African Union declares solidarity with Palestine, Cuba

The author, a former member of the Secretariat of the African Party for the Independence of Guinea-Bissau and Cape Verde (PAIGC), writes of African events for Avante!, the newspaper of the Portuguese Communist Party. Translation: John Catalinotto.

African countries have reaffirmed their solidarity with occupied Palestine, the victim of vicious Israeli aggression, and with Cuba, which has faced a brutal U.S.-imposed blockade for decades.

African Union holds summit in Addis Ababa, Ethiopia, Feb. 17-18, 2024.

At the end of the 37th African Union (AU) summit, which took place the weekend of Feb. 17-18 in Addis Ababa (Ethiopia), the organization’s member states pledged their “unbreakable, permanent and total commitment to the Palestinian people in their legitimate struggle against the Israeli occupation and for the restoration of their inalienable rights,” including the right to self-determination, the return of refugees and the creation of an independent and sovereign Palestinian state on the 1967 borders, with East Jerusalem [al-Quds] as its capital.

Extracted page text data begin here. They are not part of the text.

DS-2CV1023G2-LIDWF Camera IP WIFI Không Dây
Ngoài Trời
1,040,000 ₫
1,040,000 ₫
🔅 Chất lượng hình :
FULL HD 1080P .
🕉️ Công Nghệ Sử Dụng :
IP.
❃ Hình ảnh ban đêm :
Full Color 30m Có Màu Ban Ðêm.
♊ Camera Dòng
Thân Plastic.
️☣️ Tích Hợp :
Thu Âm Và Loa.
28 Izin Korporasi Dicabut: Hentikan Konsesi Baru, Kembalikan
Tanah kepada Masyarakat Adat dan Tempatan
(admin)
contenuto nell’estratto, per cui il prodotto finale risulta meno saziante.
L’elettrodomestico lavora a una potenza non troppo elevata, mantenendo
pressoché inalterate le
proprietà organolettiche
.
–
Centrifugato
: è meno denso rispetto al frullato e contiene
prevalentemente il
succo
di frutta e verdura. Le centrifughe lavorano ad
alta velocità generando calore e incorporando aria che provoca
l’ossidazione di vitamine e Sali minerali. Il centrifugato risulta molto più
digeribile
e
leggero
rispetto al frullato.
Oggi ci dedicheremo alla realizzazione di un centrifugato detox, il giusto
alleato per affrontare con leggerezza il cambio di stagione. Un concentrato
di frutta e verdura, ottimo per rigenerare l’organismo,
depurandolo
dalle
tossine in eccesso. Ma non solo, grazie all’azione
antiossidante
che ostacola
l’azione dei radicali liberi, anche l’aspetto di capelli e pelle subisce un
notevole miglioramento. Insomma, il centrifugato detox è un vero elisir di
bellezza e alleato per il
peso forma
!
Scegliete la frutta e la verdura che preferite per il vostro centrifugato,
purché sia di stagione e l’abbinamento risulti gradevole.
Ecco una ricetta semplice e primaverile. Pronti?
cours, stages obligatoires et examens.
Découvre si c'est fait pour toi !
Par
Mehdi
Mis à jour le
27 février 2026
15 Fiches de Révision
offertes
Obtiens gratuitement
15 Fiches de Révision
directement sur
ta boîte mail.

Another declaration highlights the need to put an end to the Israeli occupation, which undermines the foundations of the international legal order. The African countries renewed their call for an end to Israeli aggression against Gaza and expressed their deep dismay at the humanitarian and health catastrophe in that territory. Up to now, the genocidal war waged in Gaza by Tel Aviv has already claimed more than 100,000 victims, including all dead, wounded and missing.

In the same vein, the AU summit called for removing Cuba from the list of countries allegedly sponsoring terrorism, a list drawn up unilaterally by the U.S. The pan-African organization condemned, for the fifteenth consecutive year, the illegal economic, commercial and financial blockade perpetrated by Washington against Havana, now for more than six decades.

The African countries reaffirmed their support for the resolution that the United Nations General Assembly passes every year regarding removing the blockade of Cuba and deplored the measures implemented by the U.S. at the end of 2017, which reinforced this unilateral measure and extended its extraterritorial character.

Despite the theme of the summit in the Ethiopian capital being “Educating for the 21st century: building resilient education systems to increase access to inclusive, quality and relevant learning in Africa,” and despite the agenda including issues such as the reform of the AU or economic integration, the wars and conflicts on the continent dominated the debates held behind closed doors by African leaders.

From Western Sahara struggling against Moroccan colonial occupation to destroyed Libya, divided Somalia and tensions in the Horn of Africa; from insecurity in several Sahel countries to the war in Sudan with its thousands of dead and millions of displaced people and refugees; from ongoing instability in the Central African Republic to the growing threats of a full-scale military confrontation between the Democratic Republic of Congo and Rwanda — all of this is of concern to the AU, which is still far from achieving its stated aim of “silencing the guns” in Africa.

But it’s not all bad news.  In West Africa, Mali, Burkina Faso and Niger, governed by the military, have expelled French troops from their territories, created the Alliance of Sahel States and announced the withdrawal of the Economic Community of West African States (ECOWAS), which is accused of being in the pay of Paris.

They are now considering how to free themselves from French neo-colonial dependence — by replacing the CFA Franc with national currencies as soon as possible — and thus strengthen the sovereignty of their countries.